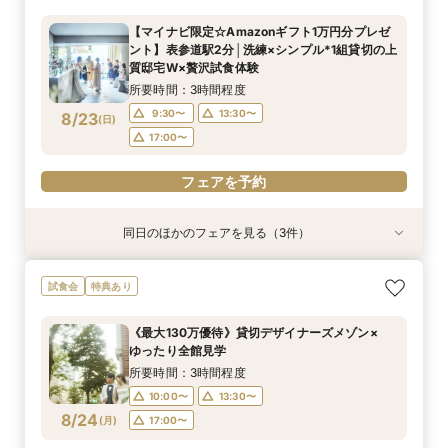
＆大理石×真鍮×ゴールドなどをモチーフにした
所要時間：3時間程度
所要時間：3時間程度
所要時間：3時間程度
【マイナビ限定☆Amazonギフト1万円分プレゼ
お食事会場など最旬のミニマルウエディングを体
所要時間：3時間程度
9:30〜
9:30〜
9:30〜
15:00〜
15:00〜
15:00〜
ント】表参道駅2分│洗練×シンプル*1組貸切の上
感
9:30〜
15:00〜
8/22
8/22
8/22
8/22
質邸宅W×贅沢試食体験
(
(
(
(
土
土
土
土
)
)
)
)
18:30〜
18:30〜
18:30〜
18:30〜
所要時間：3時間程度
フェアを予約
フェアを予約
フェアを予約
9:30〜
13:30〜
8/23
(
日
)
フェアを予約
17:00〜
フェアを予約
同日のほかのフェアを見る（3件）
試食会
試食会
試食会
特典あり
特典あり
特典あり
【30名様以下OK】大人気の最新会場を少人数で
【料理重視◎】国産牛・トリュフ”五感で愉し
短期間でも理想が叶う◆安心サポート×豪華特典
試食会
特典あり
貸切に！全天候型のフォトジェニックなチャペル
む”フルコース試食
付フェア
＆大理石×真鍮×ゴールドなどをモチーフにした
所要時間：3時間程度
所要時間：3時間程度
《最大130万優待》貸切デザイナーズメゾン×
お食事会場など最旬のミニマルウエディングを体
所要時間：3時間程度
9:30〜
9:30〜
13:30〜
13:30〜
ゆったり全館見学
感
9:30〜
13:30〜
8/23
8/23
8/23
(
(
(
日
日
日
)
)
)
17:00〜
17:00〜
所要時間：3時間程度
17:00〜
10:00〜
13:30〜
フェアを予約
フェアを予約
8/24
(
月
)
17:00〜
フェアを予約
==
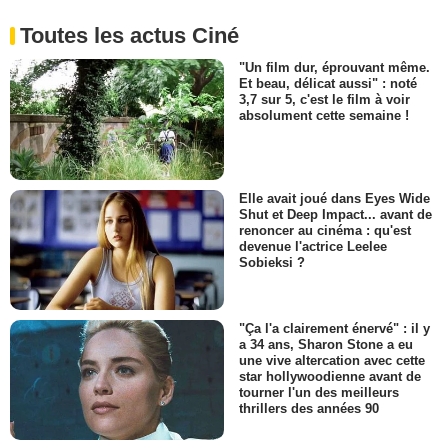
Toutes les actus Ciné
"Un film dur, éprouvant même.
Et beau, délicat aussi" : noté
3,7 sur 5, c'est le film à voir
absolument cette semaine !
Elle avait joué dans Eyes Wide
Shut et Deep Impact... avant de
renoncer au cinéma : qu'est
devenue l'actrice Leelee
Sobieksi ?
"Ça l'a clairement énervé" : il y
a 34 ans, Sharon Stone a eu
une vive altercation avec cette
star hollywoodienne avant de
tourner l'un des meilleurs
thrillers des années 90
...
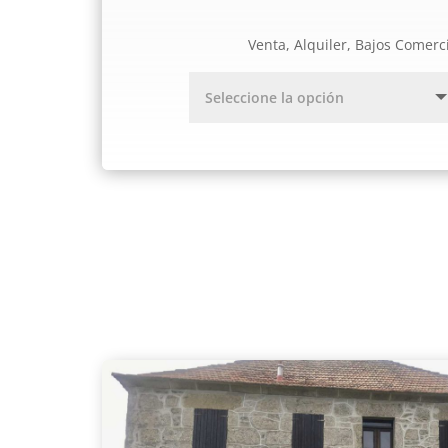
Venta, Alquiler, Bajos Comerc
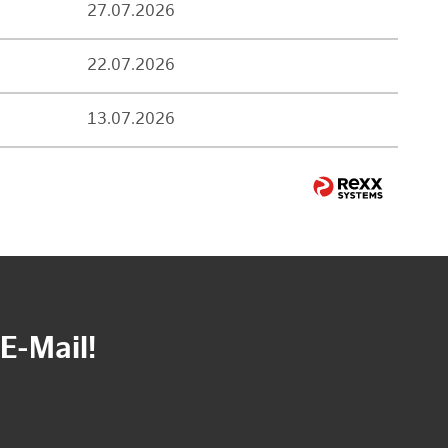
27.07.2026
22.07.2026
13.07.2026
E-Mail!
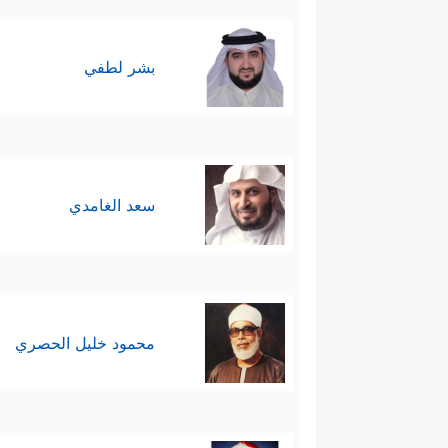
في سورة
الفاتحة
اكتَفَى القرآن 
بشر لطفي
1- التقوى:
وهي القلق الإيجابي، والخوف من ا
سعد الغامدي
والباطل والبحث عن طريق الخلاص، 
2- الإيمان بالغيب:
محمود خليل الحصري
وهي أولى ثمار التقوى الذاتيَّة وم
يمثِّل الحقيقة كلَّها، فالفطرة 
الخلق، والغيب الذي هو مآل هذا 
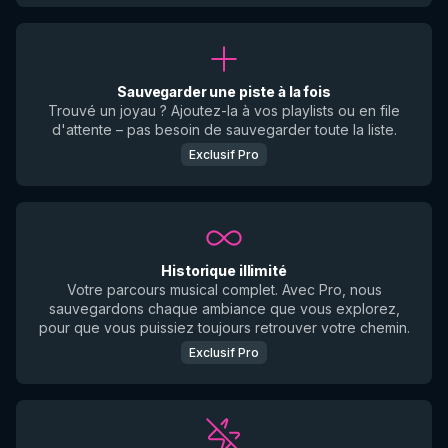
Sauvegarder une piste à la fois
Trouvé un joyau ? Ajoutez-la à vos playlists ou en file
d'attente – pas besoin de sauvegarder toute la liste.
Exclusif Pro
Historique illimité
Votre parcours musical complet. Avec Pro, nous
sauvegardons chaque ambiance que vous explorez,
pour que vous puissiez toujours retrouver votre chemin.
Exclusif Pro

• TASK DETAILS: Pick out every line above that holds the word "التقوى" and copy it.

• TASK RESPONSE:
1- التقوى:
وهي أولى ثمار التقوى الذاتيَّة وم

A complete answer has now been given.